Mr. Speaker, I do not mind being looked over but I do not want to be overlooked.
It gives me great pleasure to speak today on Bill C-29, the MMT legislation and the amendment thereto. Also, I would like to congratulate the Minister of the Environment for having the intestinal fortitude to reintroduce the bill before this legislature.
In Durham on a clear day, as the song goes, we can see forever. On a clear day in the summer sometimes we can see the CN Tower. This summer we saw less and less of the CN Tower as Toronto became smogged in.
People want to take responsibility for the environment and they want to do it in a number of different ways. Our automobile industry is addressing the real concerns people have about how the can take responsibility for the vehicles they drive and indeed in a lot of other industries as well. We have seen this in various areas, the packaging of products and so forth.
The automobile industry has been very responsive to the desire of people to have a clean and safe environment by a number of initiatives. It is moving toward alternative sources of fuel. We had
discussions in this House about the use of ethanol in our gasoline and there are other environmentally sensitive fuels available. In my riding General Motors is a major manufacturer employer and has been a leader in developing these kinds of technologies for its vehicles.
Recently I was surprised to learn that onboard diagnostic systems, which are state of the art, allow people to understand how their vehicles are performing relative to the pollutants.
Many years ago when catalytic converters were first introduced people said "how do we get them off our cars because they are affecting our fuel consumption?" People's attitudes have completely changed. Today that is not the attitude of a common person. People want to find out how they can be part of the solution, not part of the problem.
The automobile companies have wisely in their marketing systems realized this and that is why these onboard diagnostic systems exist. They give them the ability to know that their vehicles are performing as best they can and are not polluting the environment as much as possible with our current technology.
General Motors is disabling certain aspects of its onboard diagnostic systems for one very important reason. Manganese based fuel additives cause an 80 per cent residual within engines. As a consequence it creates a situation where the onboard diagnostic system does not work. Here we have a company which is recognizing the desire of people to have a safer and cleaner environment and producing technology to do that but which is unable to basically maintain that because of some of the fuel additives allowed in our gasoline.
There is an ongoing debate about manganese additives but it is the residual build-up within the engine that then turns around and basically makes the onboard diagnostic system not work. Part of that process is that if a catalytic converter is not working properly it should be replaced. People want to know that and those people want to be part of the solution, not part of the problem.
This legislation addresses that very real concern the average person has. I am surprised at the opposition to this from both opposition parties. I heard one of the Bloc members talk about bringing investment to this country. Some of the biggest investors in this country are the car manufacturing companies. In Ontario one out of six people can trace their jobs directly to automobile production. I am surprised that the Block has taken the position it has because similarly we have a significant plant in Sainte-Thérèse, Quebec that is also very interested in dealing with the desires of people to control the environment.
I was pleased to see Maureen Kempston-Darkes, president of the Canadian division of General Motors, announcing that her company and other car makers will introduce leading edge pollution control technologies to further reduce smog-causing emissions from automobiles.

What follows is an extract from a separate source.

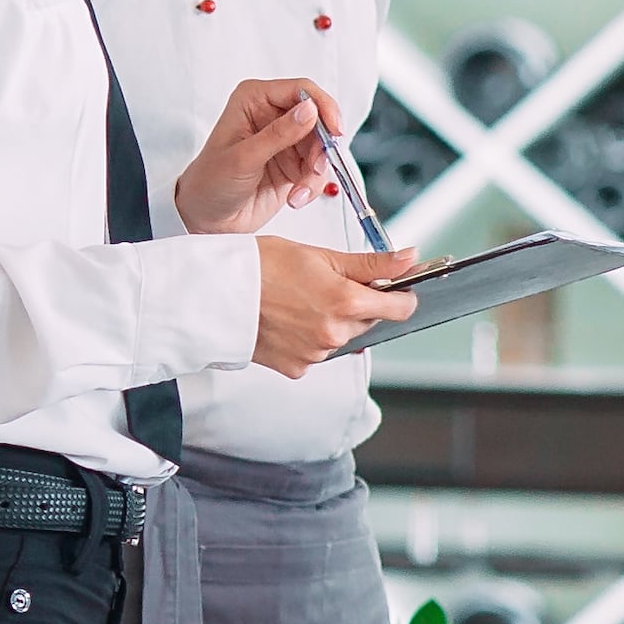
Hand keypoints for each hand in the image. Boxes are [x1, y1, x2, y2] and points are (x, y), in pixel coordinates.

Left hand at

They are not going to continue with that kind of research and development, they are not going to continue with those kinds of solutions to pollution if they do not get the assistance through people like us who will ban the use of MMT as a fuel additive. Clearly those vehicles are not going to perform up to their expectations as long as they have these components within the gasoline they produce.
In conclusion, I am very supportive of the MMT legislation, the banning of MMT. I believe the people of Durham desire to see alternate fuels and other technologies that companies like General Motors will develop to reduce fuel emissions and to create a cleaner air environment not only for us but for generations to come after us.
I look forward to the passage of this bill in all due haste.